(Beginning of Data for analysis)

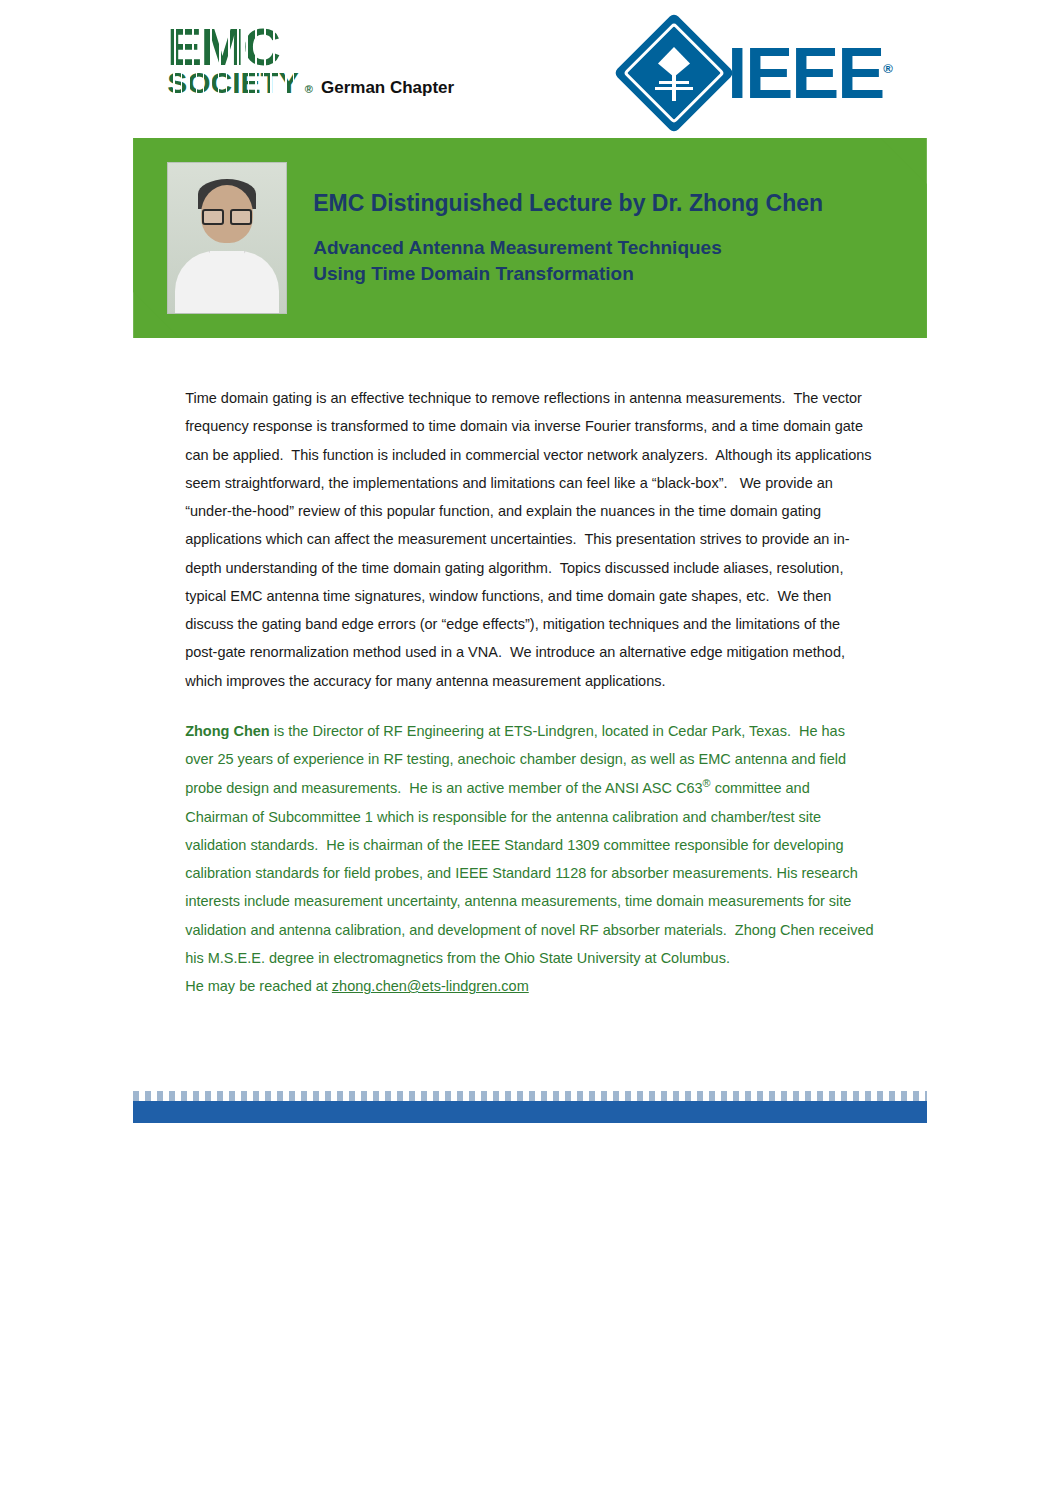EMC
SOCIETY® German Chapter
IEEE®
EMC Distinguished Lecture by Dr. Zhong Chen
Advanced Antenna Measurement Techniques
Using Time Domain Transformation
Time domain gating is an effective technique to remove reflections in antenna measurements. The vector frequency response is transformed to time domain via inverse Fourier transforms, and a time domain gate can be applied. This function is included in commercial vector network analyzers. Although its applications seem straightforward, the implementations and limitations can feel like a “black-box”. We provide an “under-the-hood” review of this popular function, and explain the nuances in the time domain gating applications which can affect the measurement uncertainties. This presentation strives to provide an in-depth understanding of the time domain gating algorithm. Topics discussed include aliases, resolution, typical EMC antenna time signatures, window functions, and time domain gate shapes, etc. We then discuss the gating band edge errors (or “edge effects”), mitigation techniques and the limitations of the post-gate renormalization method used in a VNA. We introduce an alternative edge mitigation method, which improves the accuracy for many antenna measurement applications.
Zhong Chen is the Director of RF Engineering at ETS-Lindgren, located in Cedar Park, Texas. He has over 25 years of experience in RF testing, anechoic chamber design, as well as EMC antenna and field probe design and measurements. He is an active member of the ANSI ASC C63® committee and Chairman of Subcommittee 1 which is responsible for the antenna calibration and chamber/test site validation standards. He is chairman of the IEEE Standard 1309 committee responsible for developing calibration standards for field probes, and IEEE Standard 1128 for absorber measurements. His research interests include measurement uncertainty, antenna measurements, time domain measurements for site validation and antenna calibration, and development of novel RF absorber materials. Zhong Chen received his M.S.E.E. degree in electromagnetics from the Ohio State University at Columbus.
He may be reached at zhong.chen@ets-lindgren.com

(End of Data for analysis)

→ **Aim of the task**
Starting from the first line of the entries above, print each line exactly until the line containing "Using Time Domain Transformation" has been printed, and skip the pictures.

→ **Expected answer**
EMC
SOCIETY® German Chapter
IEEE®
EMC Distinguished Lecture by Dr. Zhong Chen
Advanced Antenna Measurement Techniques
Using Time Domain Transformation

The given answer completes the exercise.